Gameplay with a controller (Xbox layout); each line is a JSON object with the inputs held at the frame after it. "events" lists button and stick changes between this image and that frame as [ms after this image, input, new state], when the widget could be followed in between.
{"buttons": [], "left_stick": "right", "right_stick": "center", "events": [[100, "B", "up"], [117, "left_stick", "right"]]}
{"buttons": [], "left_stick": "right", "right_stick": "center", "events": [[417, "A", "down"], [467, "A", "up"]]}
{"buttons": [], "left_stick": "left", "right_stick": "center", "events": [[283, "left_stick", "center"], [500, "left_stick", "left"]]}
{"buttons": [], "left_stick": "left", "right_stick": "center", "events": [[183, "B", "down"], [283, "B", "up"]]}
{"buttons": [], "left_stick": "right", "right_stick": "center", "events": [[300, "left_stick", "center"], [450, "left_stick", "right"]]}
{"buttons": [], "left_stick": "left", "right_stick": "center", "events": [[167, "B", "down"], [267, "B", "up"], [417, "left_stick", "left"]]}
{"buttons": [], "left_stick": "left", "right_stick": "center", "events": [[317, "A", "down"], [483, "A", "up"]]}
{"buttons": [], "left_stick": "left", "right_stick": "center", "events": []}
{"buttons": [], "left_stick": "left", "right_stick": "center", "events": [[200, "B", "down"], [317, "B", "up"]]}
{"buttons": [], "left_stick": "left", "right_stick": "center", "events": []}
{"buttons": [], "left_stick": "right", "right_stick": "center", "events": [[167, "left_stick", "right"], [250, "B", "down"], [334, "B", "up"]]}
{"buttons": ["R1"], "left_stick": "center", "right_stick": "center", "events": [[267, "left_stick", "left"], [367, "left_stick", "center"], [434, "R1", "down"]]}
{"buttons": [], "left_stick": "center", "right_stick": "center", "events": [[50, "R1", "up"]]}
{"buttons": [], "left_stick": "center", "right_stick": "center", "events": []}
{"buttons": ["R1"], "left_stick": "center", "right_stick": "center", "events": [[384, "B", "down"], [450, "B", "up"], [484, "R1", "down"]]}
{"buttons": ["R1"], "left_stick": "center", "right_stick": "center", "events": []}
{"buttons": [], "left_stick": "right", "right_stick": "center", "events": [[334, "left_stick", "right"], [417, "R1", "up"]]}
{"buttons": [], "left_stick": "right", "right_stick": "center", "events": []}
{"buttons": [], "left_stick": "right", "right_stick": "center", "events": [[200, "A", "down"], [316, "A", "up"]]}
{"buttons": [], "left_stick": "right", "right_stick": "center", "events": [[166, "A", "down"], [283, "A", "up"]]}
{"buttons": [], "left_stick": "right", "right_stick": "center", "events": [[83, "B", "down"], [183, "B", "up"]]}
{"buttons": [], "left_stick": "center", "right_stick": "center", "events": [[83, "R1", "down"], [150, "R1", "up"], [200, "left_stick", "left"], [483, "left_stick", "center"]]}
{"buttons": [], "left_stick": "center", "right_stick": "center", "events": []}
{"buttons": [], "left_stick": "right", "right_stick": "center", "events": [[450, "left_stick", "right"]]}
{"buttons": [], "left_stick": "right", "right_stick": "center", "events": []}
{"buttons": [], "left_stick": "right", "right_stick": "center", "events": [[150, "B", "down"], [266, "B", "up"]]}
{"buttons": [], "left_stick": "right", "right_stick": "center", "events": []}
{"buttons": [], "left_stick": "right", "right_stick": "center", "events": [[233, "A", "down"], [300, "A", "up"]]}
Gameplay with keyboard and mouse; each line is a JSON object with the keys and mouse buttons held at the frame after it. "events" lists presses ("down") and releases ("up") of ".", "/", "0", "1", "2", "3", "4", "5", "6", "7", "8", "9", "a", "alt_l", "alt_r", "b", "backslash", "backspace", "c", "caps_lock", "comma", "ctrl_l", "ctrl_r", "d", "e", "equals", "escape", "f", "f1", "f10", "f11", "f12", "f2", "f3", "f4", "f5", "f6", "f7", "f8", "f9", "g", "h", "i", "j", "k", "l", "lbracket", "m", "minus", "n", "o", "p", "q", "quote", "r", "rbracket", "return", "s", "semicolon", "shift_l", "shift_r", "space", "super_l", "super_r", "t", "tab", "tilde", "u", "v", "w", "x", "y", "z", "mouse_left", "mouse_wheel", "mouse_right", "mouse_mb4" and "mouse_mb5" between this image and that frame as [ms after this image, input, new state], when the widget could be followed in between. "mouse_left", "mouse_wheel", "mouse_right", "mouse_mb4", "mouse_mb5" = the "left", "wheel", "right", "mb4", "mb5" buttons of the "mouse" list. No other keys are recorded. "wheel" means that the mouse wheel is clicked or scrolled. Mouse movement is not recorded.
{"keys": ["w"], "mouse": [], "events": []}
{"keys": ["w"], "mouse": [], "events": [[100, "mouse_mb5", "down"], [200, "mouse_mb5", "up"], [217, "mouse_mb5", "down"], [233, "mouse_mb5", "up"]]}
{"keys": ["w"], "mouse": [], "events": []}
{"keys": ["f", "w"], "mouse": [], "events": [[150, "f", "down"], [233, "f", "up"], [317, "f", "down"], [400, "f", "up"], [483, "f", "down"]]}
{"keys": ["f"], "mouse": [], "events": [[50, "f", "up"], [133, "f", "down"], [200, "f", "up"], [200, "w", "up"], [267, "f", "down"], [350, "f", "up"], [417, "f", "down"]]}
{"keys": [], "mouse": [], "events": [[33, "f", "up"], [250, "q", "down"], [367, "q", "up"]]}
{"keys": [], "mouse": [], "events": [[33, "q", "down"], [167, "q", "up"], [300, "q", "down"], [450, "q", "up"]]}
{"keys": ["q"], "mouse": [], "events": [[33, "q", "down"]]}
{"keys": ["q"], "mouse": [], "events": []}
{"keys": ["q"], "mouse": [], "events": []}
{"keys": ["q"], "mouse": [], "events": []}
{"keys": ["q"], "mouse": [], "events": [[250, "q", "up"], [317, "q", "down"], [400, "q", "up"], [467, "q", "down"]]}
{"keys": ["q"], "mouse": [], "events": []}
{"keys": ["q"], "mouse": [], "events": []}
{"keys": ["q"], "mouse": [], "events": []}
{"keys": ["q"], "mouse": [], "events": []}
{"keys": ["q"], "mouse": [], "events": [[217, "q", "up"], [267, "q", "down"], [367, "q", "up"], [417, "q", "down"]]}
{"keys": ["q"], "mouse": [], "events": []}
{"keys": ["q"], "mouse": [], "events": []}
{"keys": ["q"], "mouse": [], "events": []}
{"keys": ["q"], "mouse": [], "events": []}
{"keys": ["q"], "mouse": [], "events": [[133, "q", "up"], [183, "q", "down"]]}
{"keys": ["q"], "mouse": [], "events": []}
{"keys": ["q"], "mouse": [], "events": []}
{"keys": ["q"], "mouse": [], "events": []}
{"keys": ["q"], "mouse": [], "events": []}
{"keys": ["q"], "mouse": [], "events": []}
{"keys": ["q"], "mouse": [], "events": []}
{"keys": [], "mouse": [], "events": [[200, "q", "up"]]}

• • • •

**What you will do**
From the first line down to the last, give the records again exactly.

**Reply to the exercise**
Gameplay with a controller (Xbox layout); each line is a JSON object with the inputs held at the frame after it. "events" lists button and stick changes between this image and that frame as [ms after this image, input, new state], when the widget could be followed in between.
{"buttons": [], "left_stick": "right", "right_stick": "center", "events": [[100, "B", "up"], [117, "left_stick", "right"]]}
{"buttons": [], "left_stick": "right", "right_stick": "center", "events": [[417, "A", "down"], [467, "A", "up"]]}
{"buttons": [], "left_stick": "left", "right_stick": "center", "events": [[283, "left_stick", "center"], [500, "left_stick", "left"]]}
{"buttons": [], "left_stick": "left", "right_stick": "center", "events": [[183, "B", "down"], [283, "B", "up"]]}
{"buttons": [], "left_stick": "right", "right_stick": "center", "events": [[300, "left_stick", "center"], [450, "left_stick", "right"]]}
{"buttons": [], "left_stick": "left", "right_stick": "center", "events": [[167, "B", "down"], [267, "B", "up"], [417, "left_stick", "left"]]}
{"buttons": [], "left_stick": "left", "right_stick": "center", "events": [[317, "A", "down"], [483, "A", "up"]]}
{"buttons": [], "left_stick": "left", "right_stick": "center", "events": []}
{"buttons": [], "left_stick": "left", "right_stick": "center", "events": [[200, "B", "down"], [317, "B", "up"]]}
{"buttons": [], "left_stick": "left", "right_stick": "center", "events": []}
{"buttons": [], "left_stick": "right", "right_stick": "center", "events": [[167, "left_stick", "right"], [250, "B", "down"], [334, "B", "up"]]}
{"buttons": ["R1"], "left_stick": "center", "right_stick": "center", "events": [[267, "left_stick", "left"], [367, "left_stick", "center"], [434, "R1", "down"]]}
{"buttons": [], "left_stick": "center", "right_stick": "center", "events": [[50, "R1", "up"]]}
{"buttons": [], "left_stick": "center", "right_stick": "center", "events": []}
{"buttons": ["R1"], "left_stick": "center", "right_stick": "center", "events": [[384, "B", "down"], [450, "B", "up"], [484, "R1", "down"]]}
{"buttons": ["R1"], "left_stick": "center", "right_stick": "center", "events": []}
{"buttons": [], "left_stick": "right", "right_stick": "center", "events": [[334, "left_stick", "right"], [417, "R1", "up"]]}
{"buttons": [], "left_stick": "right", "right_stick": "center", "events": []}
{"buttons": [], "left_stick": "right", "right_stick": "center", "events": [[200, "A", "down"], [316, "A", "up"]]}
{"buttons": [], "left_stick": "right", "right_stick": "center", "events": [[166, "A", "down"], [283, "A", "up"]]}
{"buttons": [], "left_stick": "right", "right_stick": "center", "events": [[83, "B", "down"], [183, "B", "up"]]}
{"buttons": [], "left_stick": "center", "right_stick": "center", "events": [[83, "R1", "down"], [150, "R1", "up"], [200, "left_stick", "left"], [483, "left_stick", "center"]]}
{"buttons": [], "left_stick": "center", "right_stick": "center", "events": []}
{"buttons": [], "left_stick": "right", "right_stick": "center", "events": [[450, "left_stick", "right"]]}
{"buttons": [], "left_stick": "right", "right_stick": "center", "events": []}
{"buttons": [], "left_stick": "right", "right_stick": "center", "events": [[150, "B", "down"], [266, "B", "up"]]}
{"buttons": [], "left_stick": "right", "right_stick": "center", "events": []}
{"buttons": [], "left_stick": "right", "right_stick": "center", "events": [[233, "A", "down"], [300, "A", "up"]]}
Gameplay with keyboard and mouse; each line is a JSON object with the keys and mouse buttons held at the frame after it. "events" lists presses ("down") and releases ("up") of ".", "/", "0", "1", "2", "3", "4", "5", "6", "7", "8", "9", "a", "alt_l", "alt_r", "b", "backslash", "backspace", "c", "caps_lock", "comma", "ctrl_l", "ctrl_r", "d", "e", "equals", "escape", "f", "f1", "f10", "f11", "f12", "f2", "f3", "f4", "f5", "f6", "f7", "f8", "f9", "g", "h", "i", "j", "k", "l", "lbracket", "m", "minus", "n", "o", "p", "q", "quote", "r", "rbracket", "return", "s", "semicolon", "shift_l", "shift_r", "space", "super_l", "super_r", "t", "tab", "tilde", "u", "v", "w", "x", "y", "z", "mouse_left", "mouse_wheel", "mouse_right", "mouse_mb4" and "mouse_mb5" between this image and that frame as [ms after this image, input, new state], when the widget could be followed in between. "mouse_left", "mouse_wheel", "mouse_right", "mouse_mb4", "mouse_mb5" = the "left", "wheel", "right", "mb4", "mb5" buttons of the "mouse" list. No other keys are recorded. "wheel" means that the mouse wheel is clicked or scrolled. Mouse movement is not recorded.
{"keys": ["w"], "mouse": [], "events": []}
{"keys": ["w"], "mouse": [], "events": [[100, "mouse_mb5", "down"], [200, "mouse_mb5", "up"], [217, "mouse_mb5", "down"], [233, "mouse_mb5", "up"]]}
{"keys": ["w"], "mouse": [], "events": []}
{"keys": ["f", "w"], "mouse": [], "events": [[150, "f", "down"], [233, "f", "up"], [317, "f", "down"], [400, "f", "up"], [483, "f", "down"]]}
{"keys": ["f"], "mouse": [], "events": [[50, "f", "up"], [133, "f", "down"], [200, "f", "up"], [200, "w", "up"], [267, "f", "down"], [350, "f", "up"], [417, "f", "down"]]}
{"keys": [], "mouse": [], "events": [[33, "f", "up"], [250, "q", "down"], [367, "q", "up"]]}
{"keys": [], "mouse": [], "events": [[33, "q", "down"], [167, "q", "up"], [300, "q", "down"], [450, "q", "up"]]}
{"keys": ["q"], "mouse": [], "events": [[33, "q", "down"]]}
{"keys": ["q"], "mouse": [], "events": []}
{"keys": ["q"], "mouse": [], "events": []}
{"keys": ["q"], "mouse": [], "events": []}
{"keys": ["q"], "mouse": [], "events": [[250, "q", "up"], [317, "q", "down"], [400, "q", "up"], [467, "q", "down"]]}
{"keys": ["q"], "mouse": [], "events": []}
{"keys": ["q"], "mouse": [], "events": []}
{"keys": ["q"], "mouse": [], "events": []}
{"keys": ["q"], "mouse": [], "events": []}
{"keys": ["q"], "mouse": [], "events": [[217, "q", "up"], [267, "q", "down"], [367, "q", "up"], [417, "q", "down"]]}
{"keys": ["q"], "mouse": [], "events": []}
{"keys": ["q"], "mouse": [], "events": []}
{"keys": ["q"], "mouse": [], "events": []}
{"keys": ["q"], "mouse": [], "events": []}
{"keys": ["q"], "mouse": [], "events": [[133, "q", "up"], [183, "q", "down"]]}
{"keys": ["q"], "mouse": [], "events": []}
{"keys": ["q"], "mouse": [], "events": []}
{"keys": ["q"], "mouse": [], "events": []}
{"keys": ["q"], "mouse": [], "events": []}
{"keys": ["q"], "mouse": [], "events": []}
{"keys": ["q"], "mouse": [], "events": []}
{"keys": [], "mouse": [], "events": [[200, "q", "up"]]}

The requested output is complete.